Sicilia: porti blindati e GDO a secco
Dalla mezzanotte di stasera, i camionisti siciliani guidati da Salvatore Bella daranno il via a una protesta che punta a paralizzare l’isola. Le previsioni parlano di un’adesione del 90% tra le aziende del trasporto intermodale.
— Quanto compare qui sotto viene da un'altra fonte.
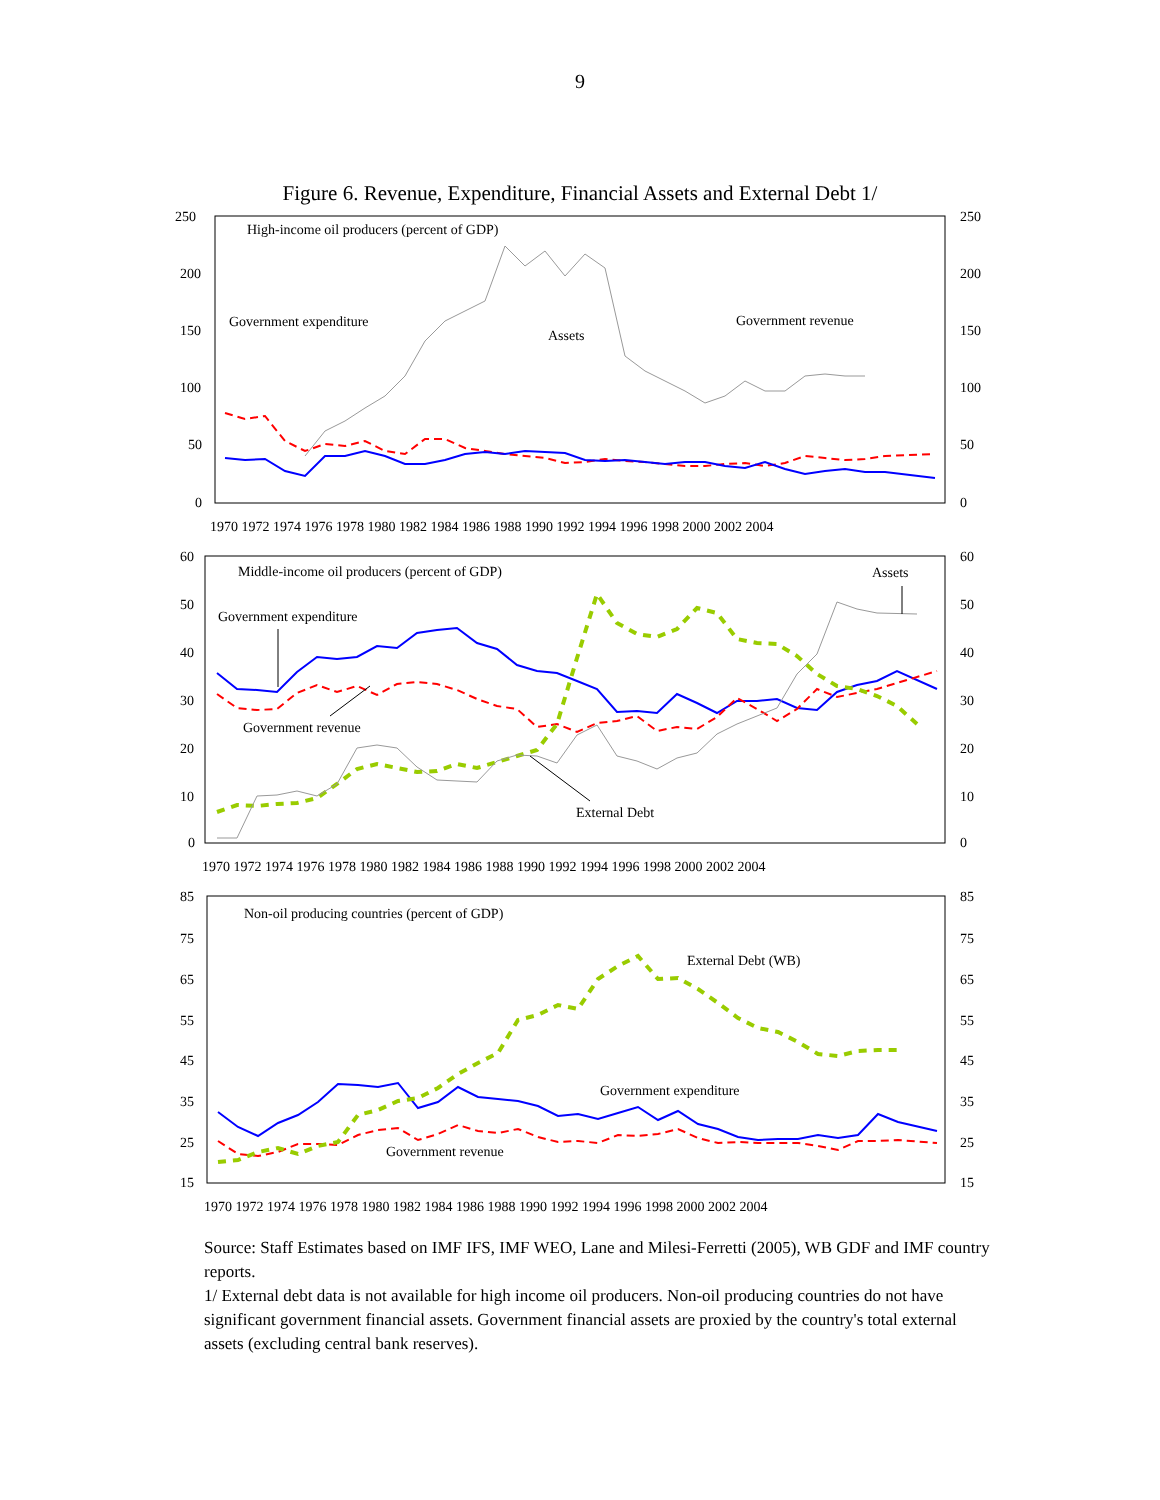9
Figure 6. Revenue, Expenditure, Financial Assets and External Debt 1/
250
200
150
100
50
0
250
200
150
100
50
0
High-income oil producers (percent of GDP)
Government expenditure
Assets
Government revenue
1970 1972 1974 1976 1978 1980 1982 1984 1986 1988 1990 1992 1994 1996 1998 2000 2002 2004
60
50
40
30
20
10
0
60
50
40
30
20
10
0
Middle-income oil producers (percent of GDP)
Assets
Government expenditure
Government revenue
External Debt
1970 1972 1974 1976 1978 1980 1982 1984 1986 1988 1990 1992 1994 1996 1998 2000 2002 2004
85
75
65
55
45
35
25
15
85
75
65
55
45
35
25
15
Non-oil producing countries (percent of GDP)
External Debt (WB)
Government expenditure
Government revenue
1970 1972 1974 1976 1978 1980 1982 1984 1986 1988 1990 1992 1994 1996 1998 2000 2002 2004
Source: Staff Estimates based on IMF IFS, IMF WEO, Lane and Milesi-Ferretti (2005), WB GDF and IMF country reports.
1/ External debt data is not available for high income oil producers. Non-oil producing countries do not have significant government financial assets. Government financial assets are proxied by the country's total external assets (excluding central bank reserves).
- Il blocco: Congelate le operazioni di carico e scarico semirimorchi in tutti i porti siciliani.
- L’obiettivo: Colpire la Grande Distribuzione Organizzata (GDO) per dimostrare quanto il trasporto su gomma sia vitale per la sopravvivenza dei consumi alimentari.
- Le richieste: Garanzie scritte sugli incentivi per l’intermodalità, criteri chiari sul Sea Modal Shift e interventi immediati contro il caro-imbarchi, lievitato a causa del gasolio e delle nuove tasse ambientali (ETS).
Il “giallo” del credito d’imposta
Al centro della contesa nazionale c’è il decreto sul credito d’imposta, promesso dal Consiglio dei Ministri lo scorso 19 marzo ma mai materializzatosi. Il problema è tecnico ma dai risvolti politici pesanti: la trattativa con Bruxelles sugli aiuti di Stato sembra ferma.
Mentre il Ministero delle Imprese (Mimit) dichiara di aver già agito, le associazioni denunciano il nulla di fatto. Nel frattempo, i rapporti tra i ministeri appaiono gelidi: con un Giancarlo Giorgetti (Economia) poco propenso a sbloccare fondi e un Matteo Salvini (Mit) accusato di guardare già ad altre poltrone, gli autotrasportatori si sentono abbandonati.
Verso il blocco nazionale: la data chiave
Le assemblee di Unatras tenutesi in cento piazze italiane hanno dato un verdetto unanime: la categoria vuole il fermo.
“La committenza sfrutta le difficoltà per aumentare i profitti, mentre il Governo non attiva nemmeno un tavolo di confronto,” si legge in una nota durissima del coordinamento presieduto da Paolo Uggè.
La data da segnare sul calendario è venerdì 17 aprile. In quell’occasione, il Comitato esecutivo nazionale di Unatras ratificherà la decisione definitiva: se non arriveranno segnali concreti da Roma, il blocco dei trasporti si estenderà dalle coste siciliane a tutto il territorio nazionale, con conseguenze imprevedibili per l’approvvigionamento del Paese.